== Record excerpts

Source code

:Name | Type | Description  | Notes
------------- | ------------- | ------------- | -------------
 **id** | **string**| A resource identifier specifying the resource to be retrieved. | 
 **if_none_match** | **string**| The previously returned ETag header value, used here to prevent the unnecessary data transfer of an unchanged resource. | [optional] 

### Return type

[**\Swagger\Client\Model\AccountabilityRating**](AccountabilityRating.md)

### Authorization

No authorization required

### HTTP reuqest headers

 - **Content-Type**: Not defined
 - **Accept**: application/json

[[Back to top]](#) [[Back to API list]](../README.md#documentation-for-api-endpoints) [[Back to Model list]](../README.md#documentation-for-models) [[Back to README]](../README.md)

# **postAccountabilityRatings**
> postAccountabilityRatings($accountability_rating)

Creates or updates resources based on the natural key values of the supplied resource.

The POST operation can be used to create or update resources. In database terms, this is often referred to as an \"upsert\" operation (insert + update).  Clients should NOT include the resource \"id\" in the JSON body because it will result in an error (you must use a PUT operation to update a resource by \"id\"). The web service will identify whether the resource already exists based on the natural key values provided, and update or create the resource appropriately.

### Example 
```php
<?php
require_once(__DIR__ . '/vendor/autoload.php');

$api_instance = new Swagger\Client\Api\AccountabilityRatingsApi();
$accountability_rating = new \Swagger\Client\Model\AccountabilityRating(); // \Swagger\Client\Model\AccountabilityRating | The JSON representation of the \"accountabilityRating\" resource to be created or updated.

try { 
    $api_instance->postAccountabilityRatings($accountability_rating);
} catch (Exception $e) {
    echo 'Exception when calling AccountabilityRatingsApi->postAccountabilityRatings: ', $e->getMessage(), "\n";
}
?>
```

====

* _The task_
The first line of the entries above and every line after it, up to and including the line with "- **Accept**: application/json", should be set down exactly.

* _Answer to the problem_
Source code

:Name | Type | Description  | Notes
------------- | ------------- | ------------- | -------------
 **id** | **string**| A resource identifier specifying the resource to be retrieved. | 
 **if_none_match** | **string**| The previously returned ETag header value, used here to prevent the unnecessary data transfer of an unchanged resource. | [optional] 

### Return type

[**\Swagger\Client\Model\AccountabilityRating**](AccountabilityRating.md)

### Authorization

No authorization required

### HTTP reuqest headers

 - **Content-Type**: Not defined
 - **Accept**: application/json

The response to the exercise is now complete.